┌──

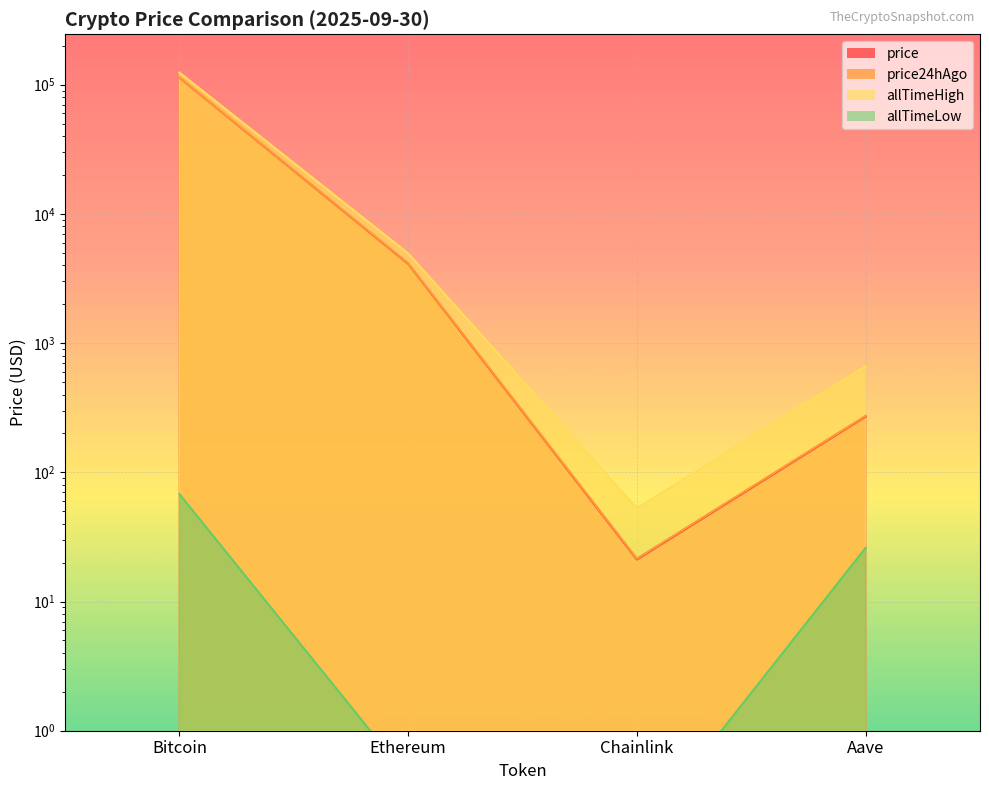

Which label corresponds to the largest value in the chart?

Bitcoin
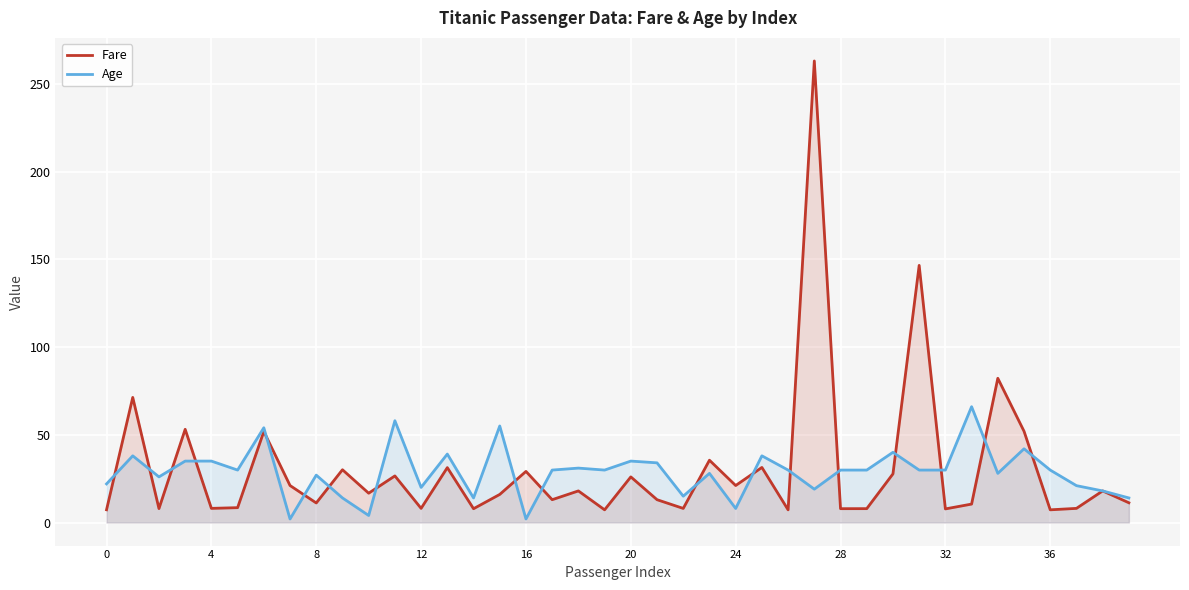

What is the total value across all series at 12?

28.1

└──
┌──

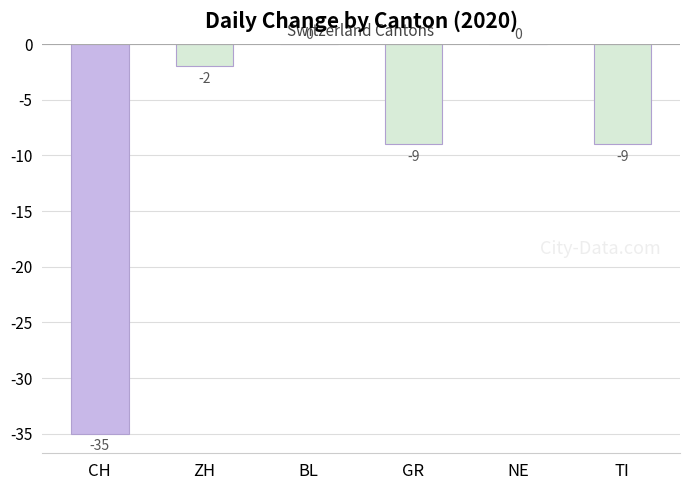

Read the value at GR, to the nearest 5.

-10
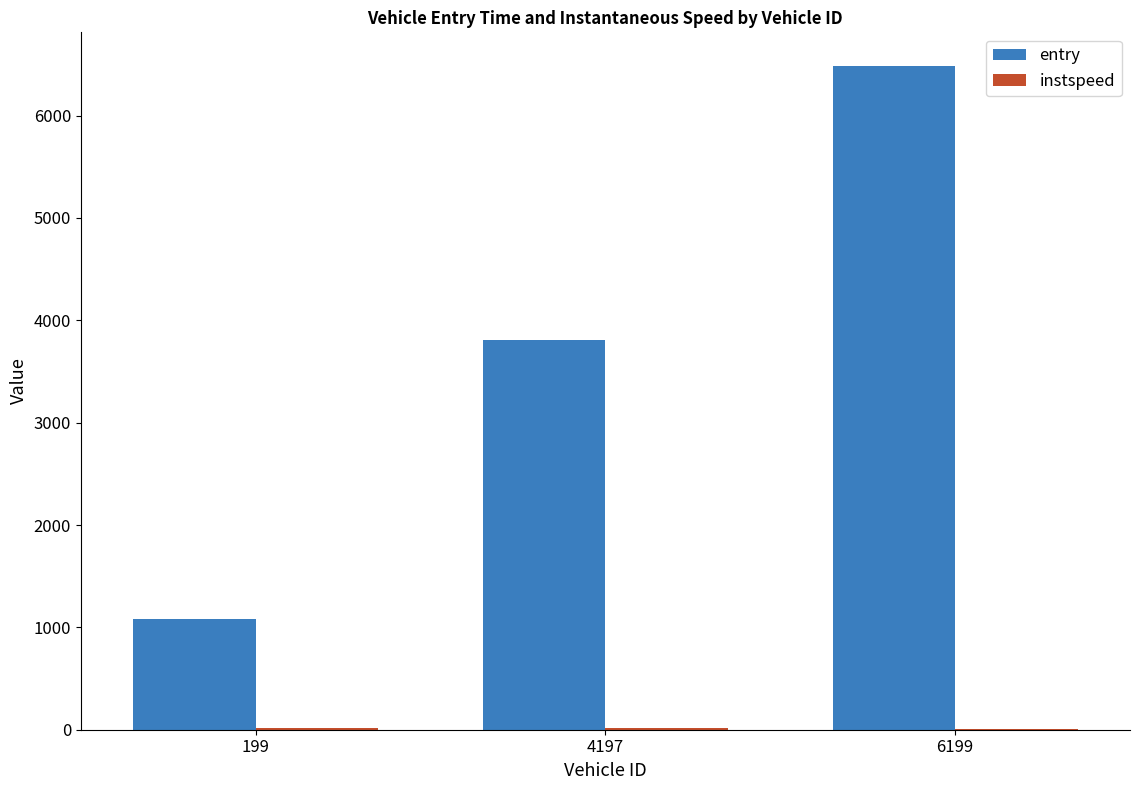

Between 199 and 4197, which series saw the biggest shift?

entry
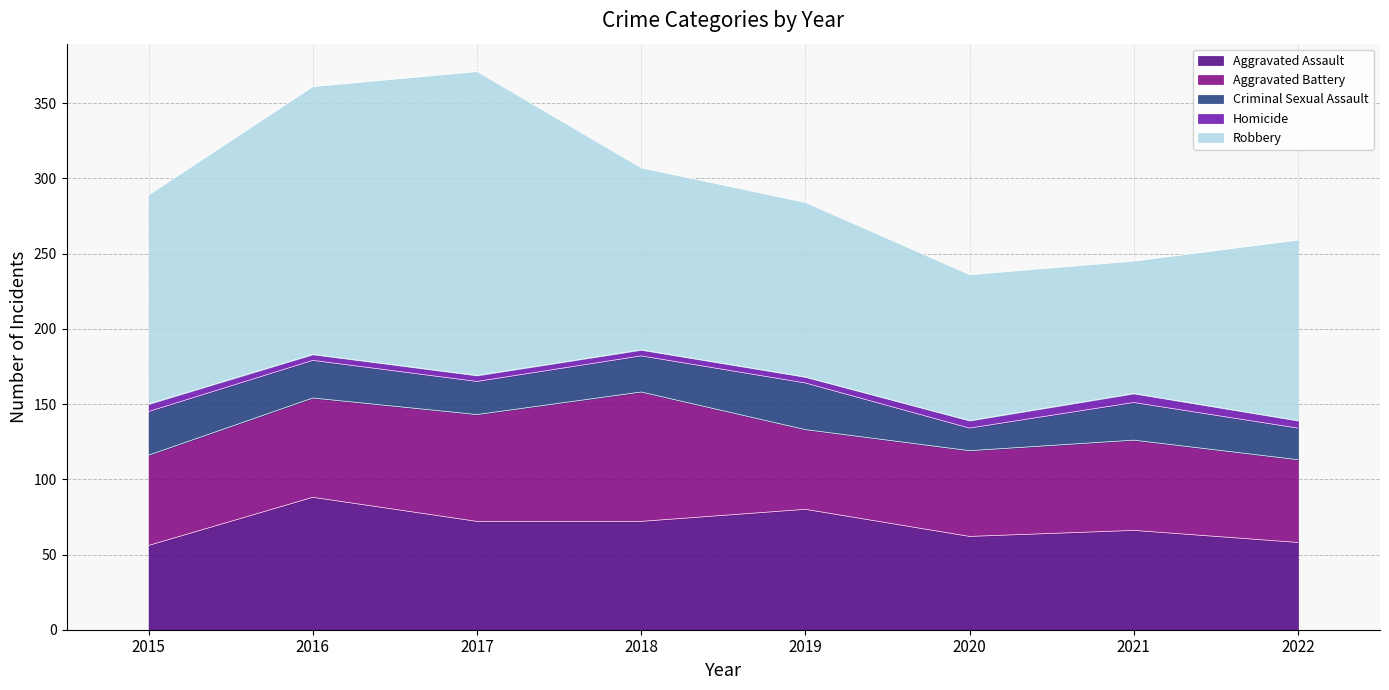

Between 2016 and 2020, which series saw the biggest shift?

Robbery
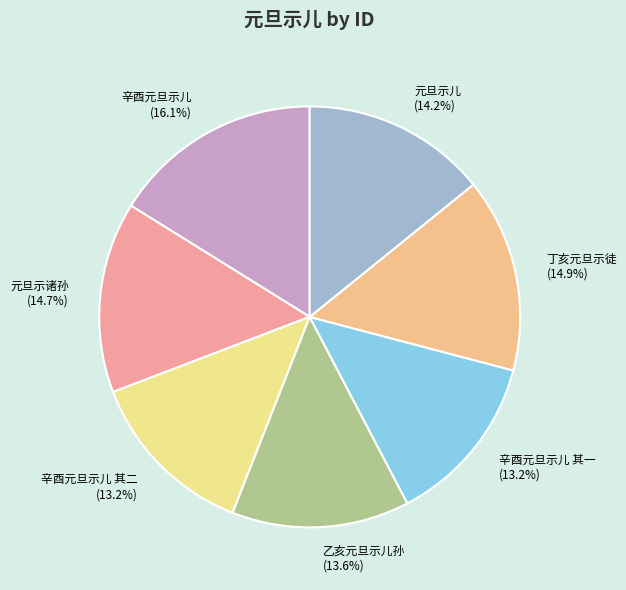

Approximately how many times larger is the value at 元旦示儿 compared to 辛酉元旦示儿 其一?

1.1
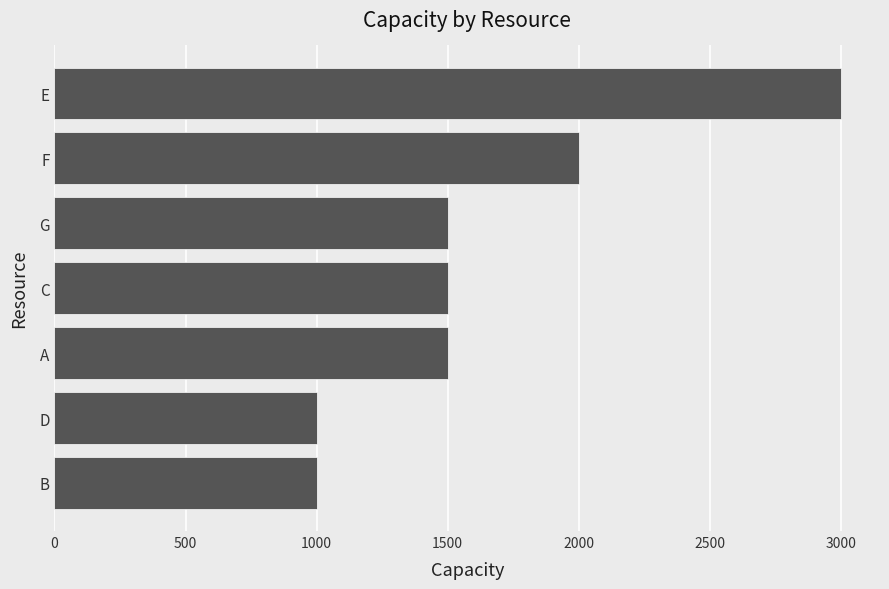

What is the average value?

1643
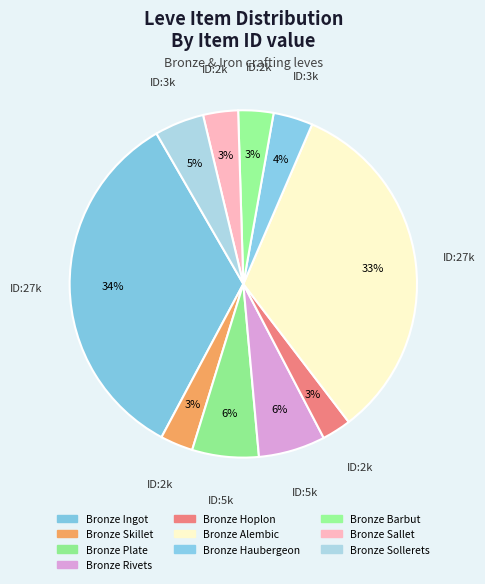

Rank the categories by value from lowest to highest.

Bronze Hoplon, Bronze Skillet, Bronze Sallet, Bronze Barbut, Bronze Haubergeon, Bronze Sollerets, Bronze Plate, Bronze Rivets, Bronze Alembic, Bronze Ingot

└──

The problem: Rewrite the stretch of material from the line containing "What is the average value?" through the line containing "Bronze Hoplon, Bronze", changing "average" to "mean" and keeping everything else the same. Omit the pictures.

Answer to the exercise:
What is the mean value?

1643

Rank the categories by value from lowest to highest.

Bronze Hoplon, Bronze Skillet, Bronze Sallet, Bronze Barbut, Bronze Haubergeon, Bronze Sollerets, Bronze Plate, Bronze Rivets, Bronze Alembic, Bronze Ingot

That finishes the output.